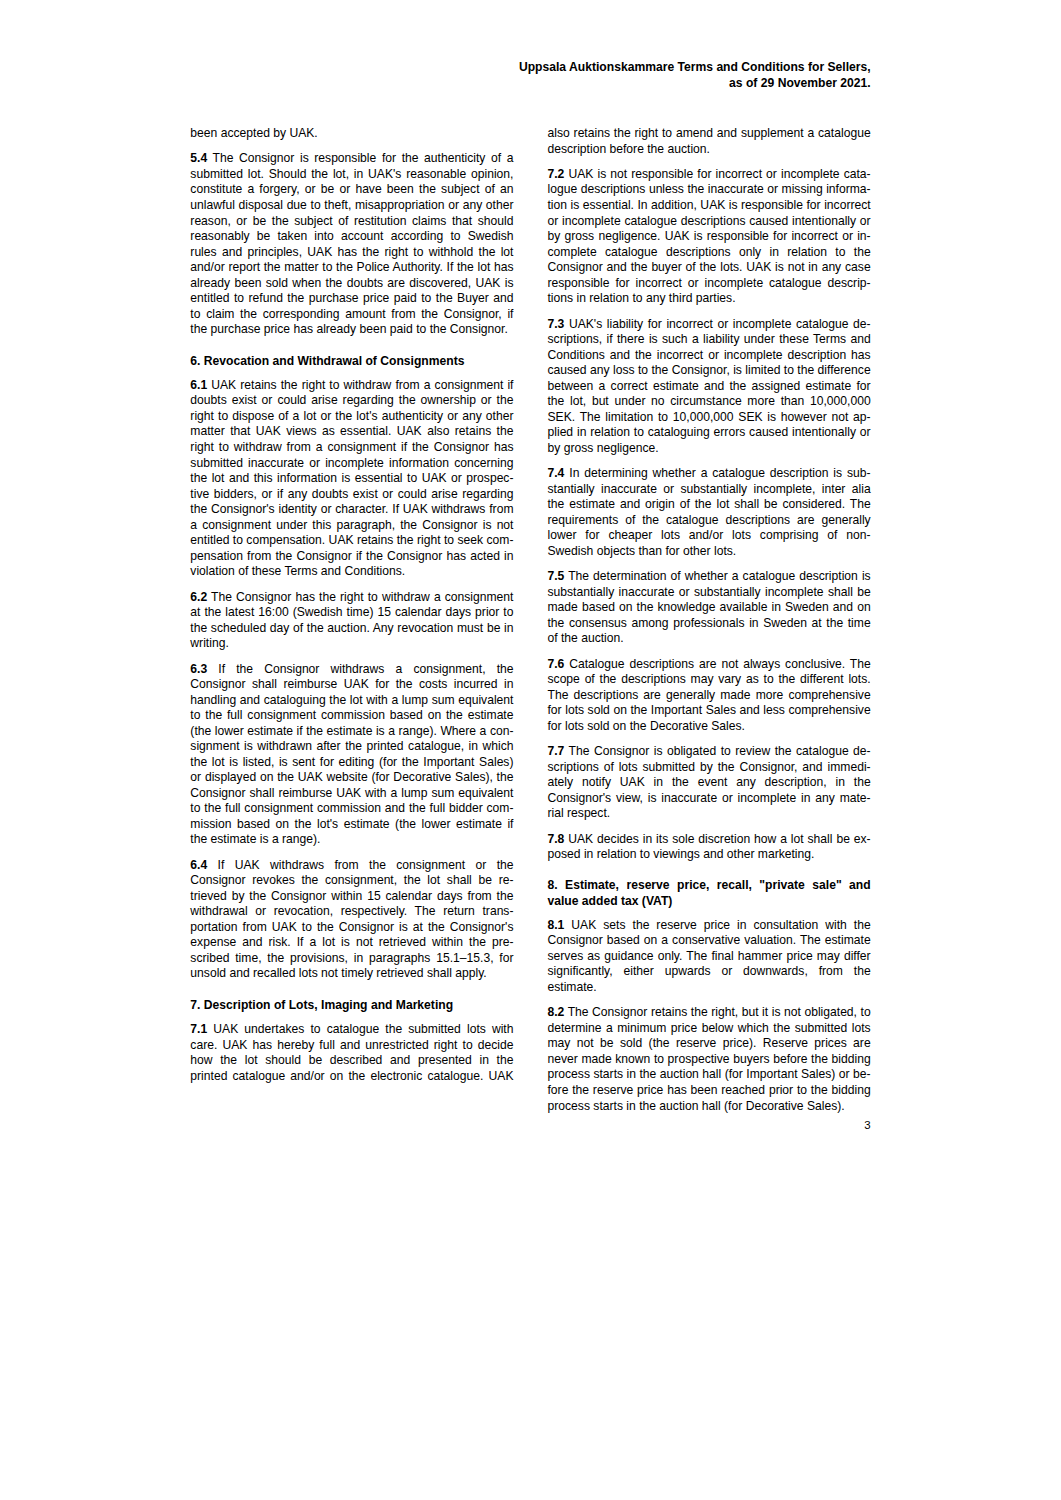Uppsala Auktionskammare Terms and Conditions for Sellers,
as of 29 November 2021.
been accepted by UAK.
5.4 The Consignor is responsible for the authenticity of a submitted lot. Should the lot, in UAK's reasonable opinion, constitute a forgery, or be or have been the subject of an unlawful disposal due to theft, misappropriation or any other reason, or be the subject of restitution claims that should reasonably be taken into account according to Swedish rules and principles, UAK has the right to withhold the lot and/or report the matter to the Police Authority. If the lot has already been sold when the doubts are discovered, UAK is entitled to refund the purchase price paid to the Buyer and to claim the corresponding amount from the Consignor, if the purchase price has already been paid to the Consignor.
6. Revocation and Withdrawal of Consignments
6.1 UAK retains the right to withdraw from a consignment if doubts exist or could arise regarding the ownership or the right to dispose of a lot or the lot's authenticity or any other matter that UAK views as essential. UAK also retains the right to withdraw from a consignment if the Consignor has submitted inaccurate or incomplete information concerning the lot and this information is essential to UAK or prospective bidders, or if any doubts exist or could arise regarding the Consignor's identity or character. If UAK withdraws from a consignment under this paragraph, the Consignor is not entitled to compensation. UAK retains the right to seek compensation from the Consignor if the Consignor has acted in violation of these Terms and Conditions.
6.2 The Consignor has the right to withdraw a consignment at the latest 16:00 (Swedish time) 15 calendar days prior to the scheduled day of the auction. Any revocation must be in writing.
6.3 If the Consignor withdraws a consignment, the Consignor shall reimburse UAK for the costs incurred in handling and cataloguing the lot with a lump sum equivalent to the full consignment commission based on the estimate (the lower estimate if the estimate is a range). Where a consignment is withdrawn after the printed catalogue, in which the lot is listed, is sent for editing (for the Important Sales) or displayed on the UAK website (for Decorative Sales), the Consignor shall reimburse UAK with a lump sum equivalent to the full consignment commission and the full bidder commission based on the lot's estimate (the lower estimate if the estimate is a range).
6.4 If UAK withdraws from the consignment or the Consignor revokes the consignment, the lot shall be retrieved by the Consignor within 15 calendar days from the withdrawal or revocation, respectively. The return transportation from UAK to the Consignor is at the Consignor's expense and risk. If a lot is not retrieved within the prescribed time, the provisions, in paragraphs 15.1–15.3, for unsold and recalled lots not timely retrieved shall apply.
7. Description of Lots, Imaging and Marketing
7.1 UAK undertakes to catalogue the submitted lots with care. UAK has hereby full and unrestricted right to decide how the lot should be described and presented in the printed catalogue and/or on the electronic catalogue. UAK also retains the right to amend and supplement a catalogue description before the auction.
7.2 UAK is not responsible for incorrect or incomplete catalogue descriptions unless the inaccurate or missing information is essential. In addition, UAK is responsible for incorrect or incomplete catalogue descriptions caused intentionally or by gross negligence. UAK is responsible for incorrect or incomplete catalogue descriptions only in relation to the Consignor and the buyer of the lots. UAK is not in any case responsible for incorrect or incomplete catalogue descriptions in relation to any third parties.
7.3 UAK's liability for incorrect or incomplete catalogue descriptions, if there is such a liability under these Terms and Conditions and the incorrect or incomplete description has caused any loss to the Consignor, is limited to the difference between a correct estimate and the assigned estimate for the lot, but under no circumstance more than 10,000,000 SEK. The limitation to 10,000,000 SEK is however not applied in relation to cataloguing errors caused intentionally or by gross negligence.
7.4 In determining whether a catalogue description is substantially inaccurate or substantially incomplete, inter alia the estimate and origin of the lot shall be considered. The requirements of the catalogue descriptions are generally lower for cheaper lots and/or lots comprising of non-Swedish objects than for other lots.
7.5 The determination of whether a catalogue description is substantially inaccurate or substantially incomplete shall be made based on the knowledge available in Sweden and on the consensus among professionals in Sweden at the time of the auction.
7.6 Catalogue descriptions are not always conclusive. The scope of the descriptions may vary as to the different lots. The descriptions are generally made more comprehensive for lots sold on the Important Sales and less comprehensive for lots sold on the Decorative Sales.
7.7 The Consignor is obligated to review the catalogue descriptions of lots submitted by the Consignor, and immediately notify UAK in the event any description, in the Consignor's view, is inaccurate or incomplete in any material respect.
7.8 UAK decides in its sole discretion how a lot shall be exposed in relation to viewings and other marketing.
8. Estimate, reserve price, recall, "private sale" and value added tax (VAT)
8.1 UAK sets the reserve price in consultation with the Consignor based on a conservative valuation. The estimate serves as guidance only. The final hammer price may differ significantly, either upwards or downwards, from the estimate.
8.2 The Consignor retains the right, but it is not obligated, to determine a minimum price below which the submitted lots may not be sold (the reserve price). Reserve prices are never made known to prospective buyers before the bidding process starts in the auction hall (for Important Sales) or before the reserve price has been reached prior to the bidding process starts in the auction hall (for Decorative Sales).
3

• **To do**: Print the data again, word for word, without any pictures.

• **Response to the task**:
Uppsala Auktionskammare Terms and Conditions for Sellers,
as of 29 November 2021.
been accepted by UAK.
5.4 The Consignor is responsible for the authenticity of a submitted lot. Should the lot, in UAK's reasonable opinion, constitute a forgery, or be or have been the subject of an unlawful disposal due to theft, misappropriation or any other reason, or be the subject of restitution claims that should reasonably be taken into account according to Swedish rules and principles, UAK has the right to withhold the lot and/or report the matter to the Police Authority. If the lot has already been sold when the doubts are discovered, UAK is entitled to refund the purchase price paid to the Buyer and to claim the corresponding amount from the Consignor, if the purchase price has already been paid to the Consignor.
6. Revocation and Withdrawal of Consignments
6.1 UAK retains the right to withdraw from a consignment if doubts exist or could arise regarding the ownership or the right to dispose of a lot or the lot's authenticity or any other matter that UAK views as essential. UAK also retains the right to withdraw from a consignment if the Consignor has submitted inaccurate or incomplete information concerning the lot and this information is essential to UAK or prospective bidders, or if any doubts exist or could arise regarding the Consignor's identity or character. If UAK withdraws from a consignment under this paragraph, the Consignor is not entitled to compensation. UAK retains the right to seek compensation from the Consignor if the Consignor has acted in violation of these Terms and Conditions.
6.2 The Consignor has the right to withdraw a consignment at the latest 16:00 (Swedish time) 15 calendar days prior to the scheduled day of the auction. Any revocation must be in writing.
6.3 If the Consignor withdraws a consignment, the Consignor shall reimburse UAK for the costs incurred in handling and cataloguing the lot with a lump sum equivalent to the full consignment commission based on the estimate (the lower estimate if the estimate is a range). Where a consignment is withdrawn after the printed catalogue, in which the lot is listed, is sent for editing (for the Important Sales) or displayed on the UAK website (for Decorative Sales), the Consignor shall reimburse UAK with a lump sum equivalent to the full consignment commission and the full bidder commission based on the lot's estimate (the lower estimate if the estimate is a range).
6.4 If UAK withdraws from the consignment or the Consignor revokes the consignment, the lot shall be retrieved by the Consignor within 15 calendar days from the withdrawal or revocation, respectively. The return transportation from UAK to the Consignor is at the Consignor's expense and risk. If a lot is not retrieved within the prescribed time, the provisions, in paragraphs 15.1–15.3, for unsold and recalled lots not timely retrieved shall apply.
7. Description of Lots, Imaging and Marketing
7.1 UAK undertakes to catalogue the submitted lots with care. UAK has hereby full and unrestricted right to decide how the lot should be described and presented in the printed catalogue and/or on the electronic catalogue. UAK also retains the right to amend and supplement a catalogue description before the auction.
7.2 UAK is not responsible for incorrect or incomplete catalogue descriptions unless the inaccurate or missing information is essential. In addition, UAK is responsible for incorrect or incomplete catalogue descriptions caused intentionally or by gross negligence. UAK is responsible for incorrect or incomplete catalogue descriptions only in relation to the Consignor and the buyer of the lots. UAK is not in any case responsible for incorrect or incomplete catalogue descriptions in relation to any third parties.
7.3 UAK's liability for incorrect or incomplete catalogue descriptions, if there is such a liability under these Terms and Conditions and the incorrect or incomplete description has caused any loss to the Consignor, is limited to the difference between a correct estimate and the assigned estimate for the lot, but under no circumstance more than 10,000,000 SEK. The limitation to 10,000,000 SEK is however not applied in relation to cataloguing errors caused intentionally or by gross negligence.
7.4 In determining whether a catalogue description is substantially inaccurate or substantially incomplete, inter alia the estimate and origin of the lot shall be considered. The requirements of the catalogue descriptions are generally lower for cheaper lots and/or lots comprising of non-Swedish objects than for other lots.
7.5 The determination of whether a catalogue description is substantially inaccurate or substantially incomplete shall be made based on the knowledge available in Sweden and on the consensus among professionals in Sweden at the time of the auction.
7.6 Catalogue descriptions are not always conclusive. The scope of the descriptions may vary as to the different lots. The descriptions are generally made more comprehensive for lots sold on the Important Sales and less comprehensive for lots sold on the Decorative Sales.
7.7 The Consignor is obligated to review the catalogue descriptions of lots submitted by the Consignor, and immediately notify UAK in the event any description, in the Consignor's view, is inaccurate or incomplete in any material respect.
7.8 UAK decides in its sole discretion how a lot shall be exposed in relation to viewings and other marketing.
8. Estimate, reserve price, recall, "private sale" and value added tax (VAT)
8.1 UAK sets the reserve price in consultation with the Consignor based on a conservative valuation. The estimate serves as guidance only. The final hammer price may differ significantly, either upwards or downwards, from the estimate.
8.2 The Consignor retains the right, but it is not obligated, to determine a minimum price below which the submitted lots may not be sold (the reserve price). Reserve prices are never made known to prospective buyers before the bidding process starts in the auction hall (for Important Sales) or before the reserve price has been reached prior to the bidding process starts in the auction hall (for Decorative Sales).
3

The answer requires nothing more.